I need more advice on backing up hard drives, including the programs as well as the files. I have old tax programs I want to keep.
For programs, I favor backing up the installers rather than the programs - that is, unless the installers are busy downloading a bunch of stuff from the internet while showing you a bunch of ads. (I’ve seen installers that were bigger than the program being installed, in spite of not containing any part of that program - the installer has to download it all, while also downloading ads - and not giving any choice of optional components to download or not, so there’s no reason the installer couldn’t have included the program. I HATE that.)
If you’re in the situation where you need to back up installed programs, then you want an image backup. The catch is, you really don’t want an image backup to include all your user data - the stuff that frequently changes - or all the empty space, and the default Windows installation puts everything in one partition which is approximately as large as it possibly can be. The image backup is, by definition, of the whole partition (if not the whole device) including all the empty space. (There are a few image-backup programs that are smart enough to find out what sectors are actually occupied, and “back up” a solid block of zeroes - extremely compressible - for the ones currently vacant.)
Me, being a retired computer geek, I’m not dealing with Windows much anymore. I have the installer for even my OS (Linux Mint). I don’t bother with image backups. And I have my OS and my user data on separate partitions anyway.
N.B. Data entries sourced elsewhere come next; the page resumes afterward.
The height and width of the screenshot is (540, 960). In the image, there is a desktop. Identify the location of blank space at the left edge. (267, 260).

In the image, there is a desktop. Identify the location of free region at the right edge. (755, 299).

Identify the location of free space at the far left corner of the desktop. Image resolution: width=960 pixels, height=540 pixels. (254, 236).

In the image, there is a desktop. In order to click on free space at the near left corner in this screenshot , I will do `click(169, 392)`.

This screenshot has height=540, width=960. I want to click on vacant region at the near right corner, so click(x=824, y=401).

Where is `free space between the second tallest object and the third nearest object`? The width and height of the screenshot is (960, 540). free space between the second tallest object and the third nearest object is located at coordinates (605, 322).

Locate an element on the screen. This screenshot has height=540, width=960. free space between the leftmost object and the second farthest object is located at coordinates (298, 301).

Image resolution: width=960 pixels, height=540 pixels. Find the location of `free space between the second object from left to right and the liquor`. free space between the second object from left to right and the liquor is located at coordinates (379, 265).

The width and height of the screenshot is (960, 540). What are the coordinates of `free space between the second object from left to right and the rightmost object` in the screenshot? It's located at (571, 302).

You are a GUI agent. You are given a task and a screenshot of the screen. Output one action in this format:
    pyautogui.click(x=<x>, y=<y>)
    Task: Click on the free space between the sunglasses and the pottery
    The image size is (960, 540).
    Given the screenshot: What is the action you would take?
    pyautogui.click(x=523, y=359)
(Also, the fact that I’m running Linux is why I’m not recommending any specific backup software to you. I could, but the stuff I use doesn’t run on Windows so would do YOU no good.)
I have four regular backup jobs, going to two devices. Both of which are formatted with a file system that can be set to automatically compress everything that goes into a folder (NTFS also has this feature), and guess what, I have that turned on for the folders the backups go into.
Oh, and since I mentioned file systems, EVERY PC file system in common use, EXCEPT THE FAT FAMILY, fully supports a single file existing in multiple directories simultaneously. NTFS is definitely included in that “EVERY”. This is a huge benefit for backups - if a file is unchanged since yesterday, today’s backup of it can simply consist of a directory entry pointing at the file for yesterday’s backup. Which, if the file hasn’t changed in a while, might be the same file included in last Sunday’s backup, and the backup from the end of last month, and so on. Any decent backup program will take advantage of this, saving vast quantities of time and disk space. (And every snapshot will be a “full” backup - you can forget the old “incremental” and “differential” backups.)
#1 backup job runs 10 minutes after booting the computer, and hourly thereafter. It basically backs up the current state of the operating system. These backups go to an external hard drive (which is a half-terabyte SSD).
#2 runs every five minutes, and backs up only my writing (the most volatile stuff I care about) and a tiny selection of other stuff most of which is directly related to my writing. It goes to the same external hard drive. This job is basically protection against me having a fat-fingered-idiot moment.
#3 runs every night and backs up pretty much all my user files to, again, the same external hard drive.
#4 also runs every night and backs up rather more than #2 but quite a bit less than #3 - to a 64GB thumb drive. I have two identical thumb drives for this purpose; the one not currently in use is in my car, and I swap them weekly. So even if a disaster takes out my home and everything in it, I still have that. Some people use cloud storage for this; for various reasons I choose not to.
Note that if nothing within scope of a backup job has changed, the backup job does NOT bother creating a new snapshot.
Something sort of parallel but dissimilar, that I can recommend specific software on: file-syncing between devices. Don’t confuse this with backup software; in the context of a damaged file, it’s kind of the opposite - if the most recently modified version of a file is bad, it makes sure the copies on other devices are bad too. (So keep backups, using actual backup - not file-syncing - software.)
But sometimes it’s useful to have a file on multiple devices, and keep all copies of it in sync.
And the thing about file-syncing software is that, by its nature, it needs to have versions for multiple devices running different OSes.
SyncThing is the one I use, because it’s the first one I happened across. It’s available for most common operating systems, including Linux, Windows, OSX, and Android - but not iOS.
ResilioSync is extremely comparable and is also available for most common operating systems. Including iOS.
Neither relies on cloud storage, or on someone else’s server if the devices involved can see each other on the local network.